Dans une série d’entretiens accordés le 19 janvier 2017 à la Süddeutsche Zeitung et à l’Agence de presse allemande DPA, le ministre luxembourgeois des Affaires étrangères, Jean Asselborn, a pris position sur le Brexit, les déclarations de Donald Trump au sujet de l’UE et la montée des nationalismes d’extrême droite en Europe.
"La Grande-Bretagne a déjà dit au revoir à la politique étrangère commune européenne, c’est un fait", a déclaré le chef de la diplomatie luxembourgeoise à la rédaction du quotidien allemand. Il y fait notamment référence aux distances que la diplomatie britannique a prises par rapport à la conférence de Paris sur le Proche-Orient, en refusant de signer la déclaration de Paris, puis en opposant sa résistance à l’idée d’un soutien de l’UE à ce texte, sur lequel les ministres des Affaires étrangères, réunis à Bruxelles le 16 janvier dernier, n’ont finalement pas réussi à s’entendre. "La Première ministre Theresa May dit que la Grande-Bretagne quitte l’UE et non l’Europe", a relevé le ministre en référence au discours tenu par cette dernière le 17 janvier dernier, alors, "la Grande-Bretagne devrait aller dans le même sens que l’Europe", observe-t-il.
Jean Asselborn voit un lien entre cette prise de position et l’investiture très proche de Donald Trump, dont les positions sur le Proche-Orient sont en rupture avec celles défendues jusqu’ici par l’administration américaine. "Si nous nous laissons intimider maintenant par Donald Trump, l’UE renonce à faire de la politique étrangère", a mis en garde le ministre qui est d’avis qu’au sujet du Proche-Orient, il faut "s’en tenir aux principes sur lesquels nous nous sommes entendus il y a des années déjà". "La solution à deux Etats ne peut être remise en question", insiste Jean Asselborn.
Interrogé par la DPA sur les déclarations de Donald Trump qui avaient déjà fait réagir un certain nombre de ministres européens lors du CAE du 16 janvier dernier, Jean Asselborn a appelé le futur président américain à voir l’UE non comme un concurrent dans le commerce mondial, mais comme un partenaire politique. "Je ne peux pas imaginer qu’un président américain en exercice ne voit l’UE qu’à travers les yeux d’un homme d’affaires et se réjouisse à l’idée que l’Union européenne n’existe plus car cela accroîtrait le potentiel commercial de son pays", a déclaré le ministre luxembourgeois.

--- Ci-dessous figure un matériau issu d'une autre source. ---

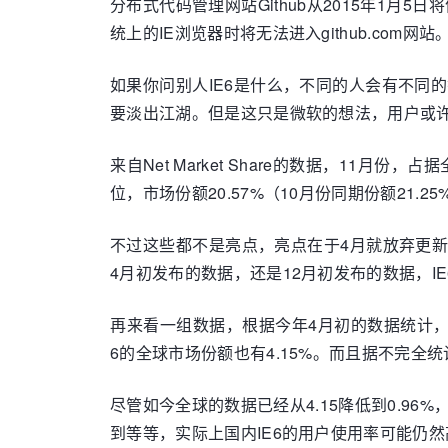
分布式代码管理网站Github从2015年1月5
统上的IE浏览器时将无法进入github.co
如果你问别人IE6是什么，不同的人会有不同的
要淡出江湖。但是这只是微软的想法，用户或
来自Net Market Share的数据，11月
位，市场份额20.57%（10月份同期份额21.2
不过这些都不是亮点，亮点在于4月就放弃更新的
4月初发布的数据，还是12月初发布的数据，I
再来看一组数据，根据今年4月初的数据统计，老而弥
6的全球市场份额也有4.15%。而且据不完全统
尽管如今全球的数据已经从4.15降低到0.9
到等等，实际上国内IE6的用户使用率可能仍然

Jean Asselborn n’a pas manqué de rappeler que l’UE n’a pas été créée en tant que concurrent commercial des Etats-Unis, ce qui serait une interprétation "historiquement fausse", mais en tant que "projet de paix".
Jean Asselborn a par ailleurs appelé à la résistance contre les populistes d’extrême droite en Europe, dans son entretien avec la DPA. "Nous n’avons pas le droit d’abandonner le destin de ce continent aux nationalistes", a déclaré le ministre qui appelle à "s’engager pour une Europe du 21e siècle et non pour une Europe du 19e siècle". Il a annoncé son intention de participer à la manifestation qui aura lieu à Coblence le 21 janvier prochain à l’occasion de la tenue de la rencontre organisée dans cette ville par la fraction ENL du Parlement européen, et à laquelle participeront notamment Frauke Petry, Marine Le Pen et Geert Wilders.

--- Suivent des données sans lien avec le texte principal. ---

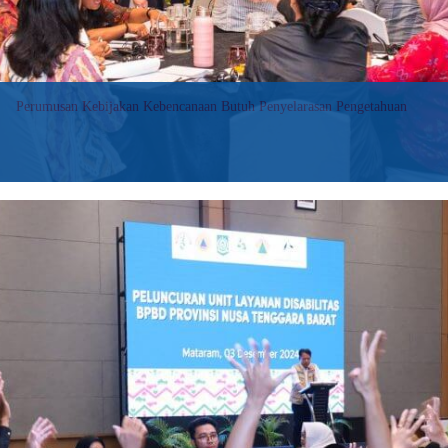
Perumusan Kebijakan Kebencanaan Butuh Penyelarasan Pengetahuan
Dalam pidatonya di sesi pembukaan, Catherine Meehan
mengatakan bahwa pertukaran pengetahuan adalah kunci inovasi
dan pembelajaran bersama untuk mendukung pengurangan risiko
bencana (PRB) yang efektif. Hal itulah yang dilakukan Pemerintah
Australia saat berkolaborasi dengan negara lain, termasuk
Indonesia, dalam program penanggulangan bencana.
:
Baca selengkapnya>>
Disaster
Policy
Formulation
Requires
Knowledge
Alignment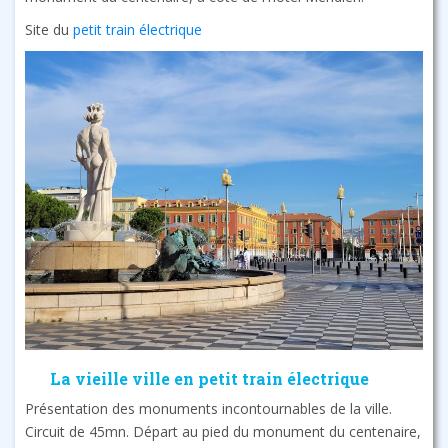
Site du
petit train électrique
La vieille ville en petit train électrique
Présentation des monuments incontournables de la ville.
Circuit de 45mn. Départ au pied du monument du centenaire,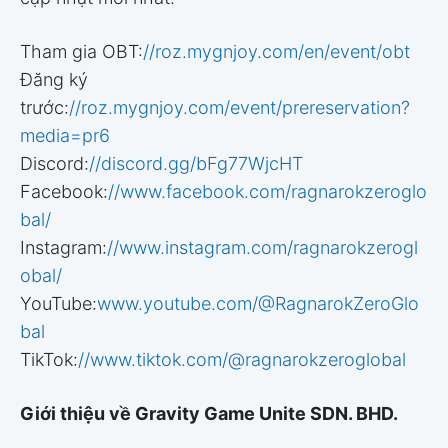
Tham gia OBT:
//roz.mygnjoy.com/en/event/obt
Đăng ký
trước:
//roz.mygnjoy.com/event/prereservation?
media=pr6
Discord:
//discord.gg/bFg77WjcHT
Facebook:
//www.facebook.com/ragnarokzeroglo
bal/
Instagram:
//www.instagram.com/ragnarokzerogl
obal/
YouTube:
www.youtube.com/@RagnarokZeroGlo
bal
TikTok:
//www.tiktok.com/@ragnarokzeroglobal
Giới thiệu về Gravity Game Unite SDN. BHD.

Jean Asselborn a notamment critiqué le fait qu’une partie des médias ait été exclue de cette rencontre. "Lorsque l’on restreint la presse, on est, qu’on le veuille ou non, dans une démocratie orientée", estime le ministre qui est d’avis que "lorsque les partis acceptent de l’argent public, on ne peut accepter qu’ils procèdent de manière sélective avec la presse". S’ils peuvent exister, c’est parce que l’opinion publique le permet, "ils doivent donc respecter les règles de la vie publique", estime le ministre.
Plus largement, l’enjeu est, selon le ministre, de se positionner "contre les destructeurs de l’UE" et de défendre une "Europe ouverte, une Europe dans laquelle tous ceux qui veulent participer à la démocratie ont leur place, et non ceux qui nourrissent le fanatisme, l’exclusion et la haine". Convaincu que ni Marine Le Pen, ni Geert Wilders ne seront amenés à gouverner à l’issue des élections qui se tiennent en France et aux Pays-Bas ce printemps, Jean Asselborn est d’avis que l’UE n’est pas menacée dans son existence par les partis d’extrême droite. Pour autant, il ne perd pas de vue que pour lutter contre cette extrême droite, "il faut une Union européenne qui fonctionne, et elle ne fonctionne que si le mot solidarité existe encore politiquement". Or, déplore-t-il, "la solidarité fait défaut par moments".